As we all know, impeachment occurs in two stages: a presentation of charges or indictment in the U.S. House, followed by a trial in the U.S. Senate, which either does or does not convict on the charges presented by the House. The charge sent to the Senate by the House was that President Donald Trump had, according to Reuters, “incited insurrection in a speech to supporters before the deadly attack on the Capitol, setting in motion his second impeachment trial.” Partisan Democrat senators, i.e. prosecutors, failed on February 13 to convict. What lessons should we draw from this exercise in fatuity?
Perhaps the person least surprised by the failure
to convict was Speaker of the House Nancy Pelosi who, one must suppose,
can count up to ten without the use of her fingers. Democrats did not have the
numbers to impeach in the Senate, and she knew it. Impeachment conviction is
wholly a political matter. The process is dressed up in juridical robes, but
this is mostly for show. It is not insignificant that Chief Justice of the US
Supreme Court John Roberts declined to serve as the presiding judge in the
matter. His place was taken by frequent Trump critic former president pro
tempore of the Senate Patrick Leahy of Vermont, a senator in the chamber for nearly
half a century.
Impeachment is, Gerald Ford once correctly said, whatever
the House says it is. But insurrection is certainly not whatever the House says
it is. The legal definition of an insurrection is the act of revolting against
a civil or political authority or an established government. The insurrection,
if such occurred, was a revolt against a congressional proceeding, not a revolt
against an established government with a view to overthrowing that government. A
crime punishable in ordinary courts, insurrection carries a fine of $10,000 or
imprisonment of not more than ten years, according to the U.S. Code.

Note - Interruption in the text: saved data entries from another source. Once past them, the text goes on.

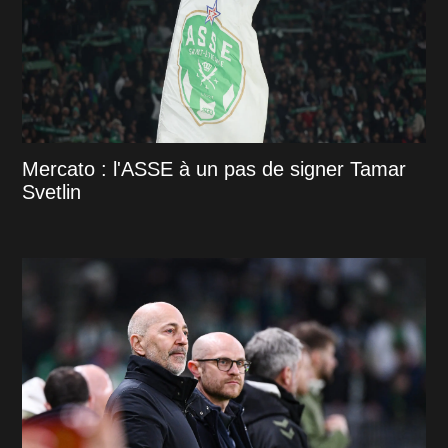
Mercato : l'ASSE à un pas de signer Tamar
Svetlin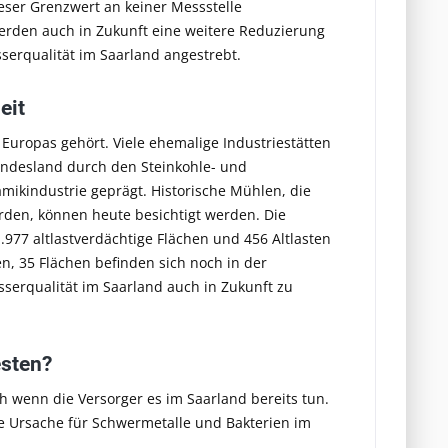
ser Grenzwert an keiner Messstelle
erden auch in Zukunft eine weitere Reduzierung
serqualität im Saarland angestrebt.
eit
Europas gehört. Viele ehemalige Industriestätten
Bundesland durch den Steinkohle- und
mikindustrie geprägt. Historische Mühlen, die
rden, können heute besichtigt werden. Die
.977 altlastverdächtige Flächen und 456 Altlasten
en, 35 Flächen befinden sich noch in der
serqualität im Saarland
auch in Zukunft zu
esten?
h wenn die Versorger es im Saarland bereits tun.
e Ursache für Schwermetalle und Bakterien im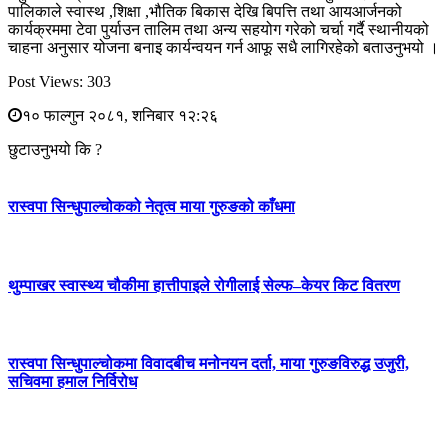
पालिकाले स्वास्थ ,शिक्षा ,भौतिक बिकास देखि बिपत्ति तथा आयआर्जनको
कार्यक्रममा टेवा पुर्याउन तालिम तथा अन्य सहयोग गरेको चर्चा गर्दै स्थानीयको
चाहना अनुसार योजना बनाइ कार्यन्वयन गर्न आफू सधै लागिरहेको बताउनुभयो ।
Post Views:
303
१० फाल्गुन २०८१, शनिबार १२:२६
छुटाउनुभयो कि ?
रास्वपा सिन्धुपाल्चोकको नेतृत्व माया गुरुङको काँधमा
थुम्पाखर स्वास्थ्य चौकीमा हात्तीपाइले रोगीलाई सेल्फ–केयर किट वितरण
रास्वपा सिन्धुपाल्चोकमा विवादबीच मनोनयन दर्ता, माया गुरुङविरुद्ध उजुरी,
सचिवमा हमाल निर्विरोध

Before bringing charges in the House, Speaker Pelosi should
have made a careful examination of the riotous incursion with a view to
answering the following questions: Was the violent disturbance of Congressional
business at the Capitol on January 6th a true insurrection? Did
President Donald Trump by his words at the rally incite a breakaway group to
illegally enter the Capitol building and disturb the business of the congress? Is
it constitutional for the Senate to affirm an impeachment charge when the
person impeached has already left office, removal from office being the only
punishment constitutionally assigned for impeachment? Having secured an
indictment of impeachment in the House, what was the possibility of a
conviction on the House charge in the Senate? If the possibility of conviction
in the Senate was remote –and it was known to be remote before proceedings in
the House began – would not a vote of censure in the Senate have been more
appropriate?
Both congressional and criminal conviction must show that
Trump did incite some more violent members of the rally to do precisely what
they did; otherwise, the charge of INCITING insurrection cannot justly be upheld
either in the congress or the courts.
There are difficulties in successfully prosecuting a charge
of incitement in the Senate. Recent evidence shows that the crowd that
ransacked the Capitol and interfered with the business of government may have
laid their plans well before Trump addressed his rally. Then President Trump encouraged
rally attendees to march in protest PEACEFULLY to the Capitol. That word
“peacefully” was not often mentioned by Democrat partisan prosecutors in their
Senate speeches encouraging members to convict on the House charge. And the
exculpatory word was not overused in media reports covering the House
indictment or the Senate vote.
It should be plain to any dispassionate, non-partisan trier
of facts that if the evidence shows criminally liable rioters planned to do
what they did BEFORE Trump’s speech encouraging the crowd to peacefully march
on the Capitol, the former president cannot reasonably be accused of inciting
an insurrection preplanned before his speech, because a necessary connection
between the inciting word and the deed of incitement is broken. The lesser
charge that Trump had incited riotous behavior, if not insurrection, must
overcome the same difficulties.
It has often been said that no man or woman is above the law,
a sentiment usually flourished by people who like to boast that in an equitable
judicial system not even presidents may escape the majesty of the law, so highly
do we value in a just republic a government of laws, not of men. Such a noble
sentiment, always on the lips of our politicians, should be valued and
encouraged. The respect for law is what distinguishes us from political beasts
and totalitarians who use the agencies of government they control to punish
their political enemies. Because we live in a time in which the agencies of government
may be easily deployed against our precious liberties, we should recall from
time to time that in a system of just laws, no man – not even a president – is below
the law either, the law being both a sword and a shield.